One of the playable introductions in Disney Infinity 2.0 puts you in the role of Aladdin, running through the streets of Agrabah, opening a door and then setting sail as Tinkerbell in Neverland followed by a horseback ride through Brave’s version of Scotland and it’s here that you see the magic of Disney and why this model works so well with those properties. It’s also here that you start to realize that perhaps Marvel isn’t the best fit for the Infinity series, as the characters are a blast to play around with, but the world, at least New York, isn’t that magical a place.
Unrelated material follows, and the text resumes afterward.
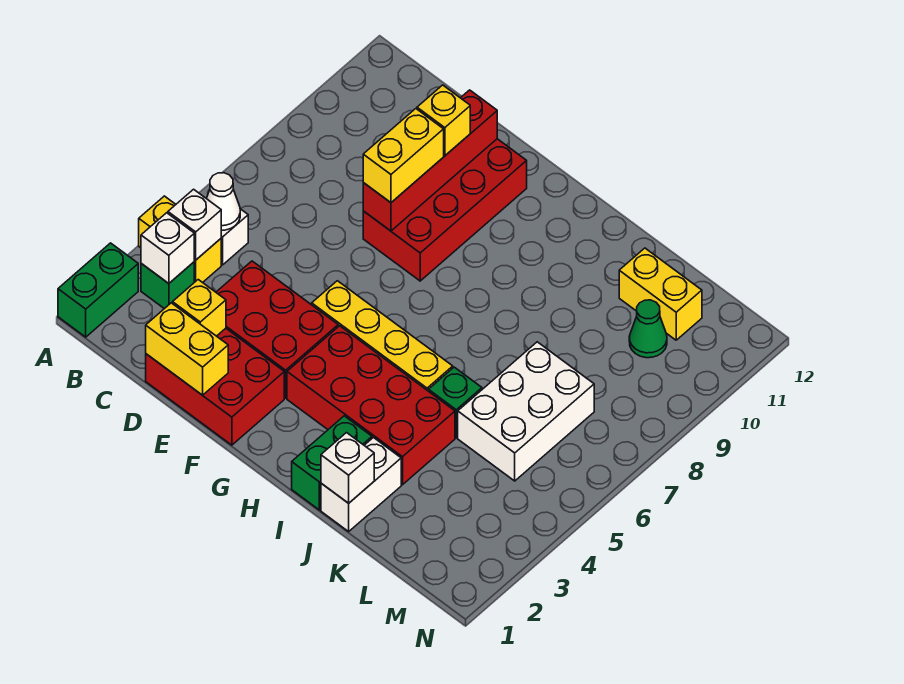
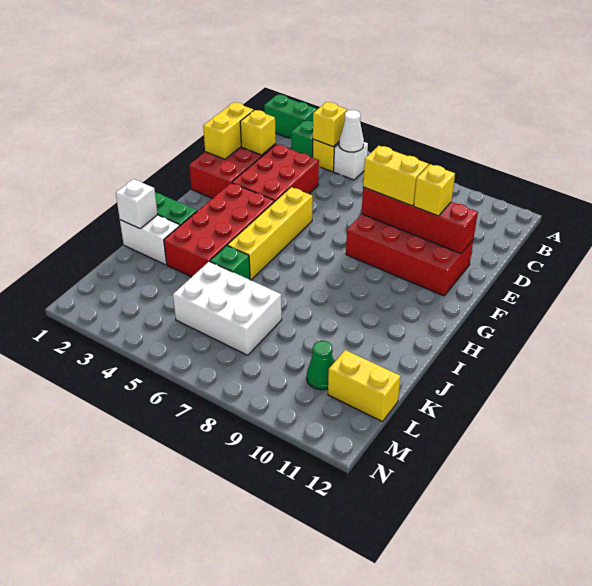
white brick B3 level 2 -> none
white brick B4 level 2 -> yellow brick B4 level 2
yellow brick K11:L11 level 1 -> yellow brick L11:L12 level 1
If you’re the type who fell in love with the Toy Box in part one and wish to just transfer your characters into this year’s game, as well as slog through the play set to get the bits to plug into your own mad creation, by all means dive in. If you’re looking for a fun Marvel game to play with your toys in and don’t really care too much for the Toy Box, there’s a much cheaper option available. That all being said, I can’t wait for the few new remaining figures to come out, for even if I didn’t fall in love with Disney Infinity 2.0 as a game as much as I wished, I’m enamoured with the figures, whether or not they come to life on-screen or not.